Bakan Cahit Turhan'ın açıklamalarından öne çıkan başlıklar şöyle;
Kanal İstanbul'un yapılma nedeni birinci olarak, Boğaz ve çevresinde yaşayan canlıların hayatı. İkincisi çevre üçüncüsü de tarihi dokumuzun korunması. Boğaz'dan ortalama yılda 43 bin gemi geçiyor. Boğaz'dan 1950 yılında 50 metrelik gemiler geçerken bugün 350 metrelik gemiler geçiyor. Gelecekte Boğaz'daki deniz trafiği riskleri artacak. Uluslararası yük trafiğinin daha da artacağı görünüyor. 2035'te bu rakamın 70 bin olacağı tahmin ediliyor.
GÜZERGAH NASIL TESPİT EDİLDİ?
Kanalın yapılmasına karar verdikten sonra güzergahları tespit ettik. İnşa edilebilecek 5 adet güzergah var. Arazi ve sahada araştırıldı ve incelendi. Alternatif güzergahlar ve birbirleriyle mukayesesi... Bunların en az maliyetlisi, çevreye en az zararlı olanı araştırılıp Küçükçekmece-Durusu koridoruna karar verdik. Küçükçekmece-Ağaçlı hattı kısa olmasına rağmen su ve orman alanlarına zararı nedeniyle vazgeçildi. Maliyeti ve işletme ücretlerinin daha az olmasına rağmen tercih edilmedi. Onun için bu güzergah değil de Küçükçekmece-Durusu güzergahına karar verildi. Diğer alternatiflerin su kaynaklarına etkisi daha fazla.
ÇEVREYE VE MARMARA DENİZİ'NE ETKİLERİ
Bu projeyi her yönüyle ele aldık. Sıradan bir proje değil. Hem maliyetli hem gerekli. Teknik açıdan iyi incelenmesi gereken bir proje. Bu süre içerisinde jeolojik çalışmalar, zemin etüdleri, çevre etkileri incelendi. Bu bir su yolu projesi olması nedeniyle giriş çıkışındaki deniz hareketleri, akıntı hareketleri ve depremselliği incelendi. İki deniz arasındaki farklı yapıların birbirlerine etkileri incelendi.
Marmara Denizi'ne zararı olacağı söyleniyor. Herkes görüş bildiriyor. Biz işimizi ehliyle yapıyoruz. Biz bu konuda uzman olan kişilerle çalıştık. ÇED raporuyla ilgili olarak, çevre ile olumlu olumsuz etkileri bakımından. Karadeniz'le Marmara'yı birbirine bağlayan şu andaki Boğaz dünyanın en tehlikeli su yoludur. 45 kilometre uzunluğunda Boğaz geçişinde okyanusu geçmekten daha zor ifadesini kullanır kaptanlar. Farklı akıntılar var. Buranın riskli olması, giderek risklerin artması nedeniyle kanalı inşa ettiğimizde kanalı kullanacak olan araçların aynı sorunlarla karşılaşmaması için gerekli etüd ve incelemeyi yaptık.
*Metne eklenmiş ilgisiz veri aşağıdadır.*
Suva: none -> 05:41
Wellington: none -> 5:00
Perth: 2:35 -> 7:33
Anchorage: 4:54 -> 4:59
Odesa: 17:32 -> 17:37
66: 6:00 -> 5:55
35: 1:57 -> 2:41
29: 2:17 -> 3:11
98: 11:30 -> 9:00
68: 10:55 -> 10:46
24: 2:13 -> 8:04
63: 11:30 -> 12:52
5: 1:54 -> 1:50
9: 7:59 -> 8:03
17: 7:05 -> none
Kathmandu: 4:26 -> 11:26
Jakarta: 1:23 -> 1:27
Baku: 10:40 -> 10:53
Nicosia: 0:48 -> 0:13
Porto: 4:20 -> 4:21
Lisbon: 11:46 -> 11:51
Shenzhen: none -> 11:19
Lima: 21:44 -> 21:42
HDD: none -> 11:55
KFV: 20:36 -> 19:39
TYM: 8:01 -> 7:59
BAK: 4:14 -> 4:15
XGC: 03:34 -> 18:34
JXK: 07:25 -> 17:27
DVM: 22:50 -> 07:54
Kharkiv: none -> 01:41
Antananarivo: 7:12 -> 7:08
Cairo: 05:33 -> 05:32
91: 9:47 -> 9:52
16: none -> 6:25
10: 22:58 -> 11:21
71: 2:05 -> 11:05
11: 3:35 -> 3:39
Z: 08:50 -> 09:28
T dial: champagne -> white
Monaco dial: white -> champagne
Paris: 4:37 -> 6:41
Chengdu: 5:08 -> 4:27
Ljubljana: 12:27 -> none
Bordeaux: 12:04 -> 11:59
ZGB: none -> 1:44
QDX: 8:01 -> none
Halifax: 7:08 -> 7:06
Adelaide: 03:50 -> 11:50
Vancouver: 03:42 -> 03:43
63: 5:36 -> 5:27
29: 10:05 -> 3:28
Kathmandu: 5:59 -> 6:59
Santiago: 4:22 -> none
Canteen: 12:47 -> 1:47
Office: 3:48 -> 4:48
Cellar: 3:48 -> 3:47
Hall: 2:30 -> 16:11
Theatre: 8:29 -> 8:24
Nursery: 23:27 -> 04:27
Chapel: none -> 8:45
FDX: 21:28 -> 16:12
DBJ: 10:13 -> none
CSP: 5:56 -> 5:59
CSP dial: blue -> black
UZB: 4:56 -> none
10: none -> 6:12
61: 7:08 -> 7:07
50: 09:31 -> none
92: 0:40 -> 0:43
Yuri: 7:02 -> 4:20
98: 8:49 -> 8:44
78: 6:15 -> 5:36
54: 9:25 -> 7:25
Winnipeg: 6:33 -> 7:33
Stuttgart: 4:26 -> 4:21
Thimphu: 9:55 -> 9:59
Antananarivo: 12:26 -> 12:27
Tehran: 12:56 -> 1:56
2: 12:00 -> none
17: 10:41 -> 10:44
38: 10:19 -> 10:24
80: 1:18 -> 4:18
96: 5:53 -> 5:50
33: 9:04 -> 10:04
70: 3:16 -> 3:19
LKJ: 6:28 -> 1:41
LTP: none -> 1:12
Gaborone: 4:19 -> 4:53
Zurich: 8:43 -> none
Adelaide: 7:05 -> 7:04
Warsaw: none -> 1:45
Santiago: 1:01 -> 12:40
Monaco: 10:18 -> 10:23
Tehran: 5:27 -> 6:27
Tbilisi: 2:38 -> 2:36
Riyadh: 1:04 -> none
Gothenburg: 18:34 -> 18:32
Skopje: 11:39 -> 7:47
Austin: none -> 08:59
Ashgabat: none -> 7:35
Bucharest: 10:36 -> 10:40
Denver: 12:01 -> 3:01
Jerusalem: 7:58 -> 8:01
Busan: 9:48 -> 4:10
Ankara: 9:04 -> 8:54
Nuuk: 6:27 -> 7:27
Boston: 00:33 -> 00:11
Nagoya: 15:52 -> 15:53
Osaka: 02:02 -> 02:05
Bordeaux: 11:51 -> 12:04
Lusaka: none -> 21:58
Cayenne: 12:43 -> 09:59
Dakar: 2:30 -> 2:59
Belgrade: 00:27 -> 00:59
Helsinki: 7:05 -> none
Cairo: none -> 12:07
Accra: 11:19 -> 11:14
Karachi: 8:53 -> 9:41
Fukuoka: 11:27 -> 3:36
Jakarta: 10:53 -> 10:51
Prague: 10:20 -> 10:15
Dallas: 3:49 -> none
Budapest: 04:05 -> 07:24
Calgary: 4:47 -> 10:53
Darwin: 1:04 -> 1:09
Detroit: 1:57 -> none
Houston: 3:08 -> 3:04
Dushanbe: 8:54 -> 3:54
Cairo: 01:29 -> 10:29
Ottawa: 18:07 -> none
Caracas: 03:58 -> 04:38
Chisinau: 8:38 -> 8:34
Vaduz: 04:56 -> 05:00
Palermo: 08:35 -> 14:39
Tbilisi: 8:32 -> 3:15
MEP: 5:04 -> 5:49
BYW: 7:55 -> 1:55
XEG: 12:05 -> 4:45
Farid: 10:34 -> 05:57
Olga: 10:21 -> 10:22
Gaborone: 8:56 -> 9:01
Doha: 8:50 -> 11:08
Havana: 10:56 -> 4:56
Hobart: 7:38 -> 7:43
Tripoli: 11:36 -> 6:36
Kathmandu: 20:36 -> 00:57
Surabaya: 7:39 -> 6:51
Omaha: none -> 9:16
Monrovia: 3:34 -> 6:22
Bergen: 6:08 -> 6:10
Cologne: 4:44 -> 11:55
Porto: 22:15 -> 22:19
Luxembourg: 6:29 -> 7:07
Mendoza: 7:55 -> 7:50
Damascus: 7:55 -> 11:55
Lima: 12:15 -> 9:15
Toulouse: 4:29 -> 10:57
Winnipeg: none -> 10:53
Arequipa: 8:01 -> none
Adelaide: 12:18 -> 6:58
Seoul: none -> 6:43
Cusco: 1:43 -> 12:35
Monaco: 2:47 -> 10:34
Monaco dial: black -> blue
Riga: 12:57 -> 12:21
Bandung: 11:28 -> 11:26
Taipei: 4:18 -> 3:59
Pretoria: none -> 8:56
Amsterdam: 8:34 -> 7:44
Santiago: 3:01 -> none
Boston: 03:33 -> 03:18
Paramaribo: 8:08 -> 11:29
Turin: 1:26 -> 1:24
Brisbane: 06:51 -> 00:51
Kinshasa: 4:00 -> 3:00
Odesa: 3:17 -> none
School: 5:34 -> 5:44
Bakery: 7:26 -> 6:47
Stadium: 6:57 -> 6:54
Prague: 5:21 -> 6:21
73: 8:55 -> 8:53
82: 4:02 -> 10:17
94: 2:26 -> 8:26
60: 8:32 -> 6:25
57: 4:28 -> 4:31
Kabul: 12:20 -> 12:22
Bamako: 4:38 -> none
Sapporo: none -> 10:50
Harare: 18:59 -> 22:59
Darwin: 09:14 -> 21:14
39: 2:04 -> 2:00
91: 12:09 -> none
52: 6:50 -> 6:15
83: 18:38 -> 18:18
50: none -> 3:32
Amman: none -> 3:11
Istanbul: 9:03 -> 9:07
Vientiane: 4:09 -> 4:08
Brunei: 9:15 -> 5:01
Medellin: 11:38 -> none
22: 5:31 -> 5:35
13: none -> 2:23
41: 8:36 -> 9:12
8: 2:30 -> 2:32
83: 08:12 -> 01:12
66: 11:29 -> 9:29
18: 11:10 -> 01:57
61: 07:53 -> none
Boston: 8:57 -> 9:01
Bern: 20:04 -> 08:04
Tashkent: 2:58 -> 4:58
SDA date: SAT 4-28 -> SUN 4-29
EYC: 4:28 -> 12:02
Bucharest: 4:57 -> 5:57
DEPREMİ TETİKLER İDDİALARI
Biz İstanbul'da değil ülkemizin neresinde olursa olsun bir yerde yapı inşa edeceksek depreme dayanıklılığını hesap ederiz. Burada da yaptık. Kanalın inşaatı depremi tetikleyecek diyorlar. Bu doğru bir bilgi değil. Kanalın inşaatı bizim normal karayolu inşaatında büyük bir yapının inşaatında yaptığımız kazıdan çok farklı bir kazı yapmayacağız. Marmara Denizi'ndeki fay hattına 11 kilometre mesafede. Burada aktif bir fay yok. Bunların hesapları çalışmaları deprem konusunda uzman hocalarımızla çalıştık.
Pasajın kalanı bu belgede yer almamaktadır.